The CART Algorithm is the type of algorithm that builds the decision tree based on Gini's impurity index. A statistician named Leo Breiman described the algorithm that can be used for classification or regression.
CART is an umbrella word that has the following types of decision trees:
Classification Trees: In the case of target variables being continuous then trees are used to find the"class" for which the target variable is most likely to fall.
Regression trees: It is used for forecasting the values of continuous variables.
In decision trees firstly nodes are split into subnodes based on attributes. The CART Algorithm helps in the splitting of nodes by searching for the best homogeneity for the sub-nodes with the help of the Gini Index Criterion. The root node is considered as the training dataset and is split into two by considering the best attributes.
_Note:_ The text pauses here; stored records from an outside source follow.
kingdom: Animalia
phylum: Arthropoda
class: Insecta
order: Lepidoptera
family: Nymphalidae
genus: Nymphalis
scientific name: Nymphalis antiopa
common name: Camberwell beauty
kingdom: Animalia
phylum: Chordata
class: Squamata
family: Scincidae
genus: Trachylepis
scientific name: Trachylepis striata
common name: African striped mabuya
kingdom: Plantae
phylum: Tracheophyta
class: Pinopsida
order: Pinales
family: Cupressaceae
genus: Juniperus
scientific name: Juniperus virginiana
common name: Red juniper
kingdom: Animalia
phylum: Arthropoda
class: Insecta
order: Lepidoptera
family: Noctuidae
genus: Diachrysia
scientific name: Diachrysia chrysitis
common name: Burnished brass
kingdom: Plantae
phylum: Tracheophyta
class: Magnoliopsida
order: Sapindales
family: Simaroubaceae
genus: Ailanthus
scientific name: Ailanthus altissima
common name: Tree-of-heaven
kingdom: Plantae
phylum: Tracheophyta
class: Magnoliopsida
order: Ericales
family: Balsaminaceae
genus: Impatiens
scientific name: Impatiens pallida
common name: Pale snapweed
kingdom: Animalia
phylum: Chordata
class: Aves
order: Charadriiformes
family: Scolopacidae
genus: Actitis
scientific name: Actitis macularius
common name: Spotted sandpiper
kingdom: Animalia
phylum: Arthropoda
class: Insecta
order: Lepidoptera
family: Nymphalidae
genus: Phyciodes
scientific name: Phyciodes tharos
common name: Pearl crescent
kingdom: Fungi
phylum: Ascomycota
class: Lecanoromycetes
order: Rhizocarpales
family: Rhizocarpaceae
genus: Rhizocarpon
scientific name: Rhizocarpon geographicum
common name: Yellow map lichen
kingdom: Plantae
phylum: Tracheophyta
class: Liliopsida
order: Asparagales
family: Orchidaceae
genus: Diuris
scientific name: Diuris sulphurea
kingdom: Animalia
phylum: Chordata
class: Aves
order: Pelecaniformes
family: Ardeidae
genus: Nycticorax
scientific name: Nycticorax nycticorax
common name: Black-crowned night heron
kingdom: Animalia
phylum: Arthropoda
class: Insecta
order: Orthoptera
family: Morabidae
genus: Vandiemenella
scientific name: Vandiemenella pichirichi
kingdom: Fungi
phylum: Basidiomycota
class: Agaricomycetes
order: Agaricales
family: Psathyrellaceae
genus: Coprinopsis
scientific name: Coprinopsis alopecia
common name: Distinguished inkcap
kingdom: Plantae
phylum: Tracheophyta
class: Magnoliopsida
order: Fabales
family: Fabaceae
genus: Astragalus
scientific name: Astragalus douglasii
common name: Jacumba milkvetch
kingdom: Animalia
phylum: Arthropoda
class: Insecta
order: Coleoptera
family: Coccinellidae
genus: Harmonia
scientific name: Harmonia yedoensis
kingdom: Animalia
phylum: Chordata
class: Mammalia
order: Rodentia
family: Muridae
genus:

Then subsets are also split in the same way using some logic. this process continues until the last pure sub-set is obtained in the tree or the max number of leaves is possible in the growing trees. This process is also known as Tree Pruning.
To understand how to calculate the Gini impurity index you can refer to Decision Tree: Gini Impurity
- It is nonparametric and thus does not depend upon information for a certain sort of distribution.
- It combines both testings with the test data and cross-validation to work more precisely to the goodness to fit.
- It can be easily used with other prediction algorithms in combination to choose the input set of variables.
It is the subset of random forest which is the most powerful algorithm of Machine Learning. This algorithm is widely used in making Decision Trees through Classification and Regression. Decision Trees are widely used in data mining to create a model that predicts the value of a target based on the values of many input variables.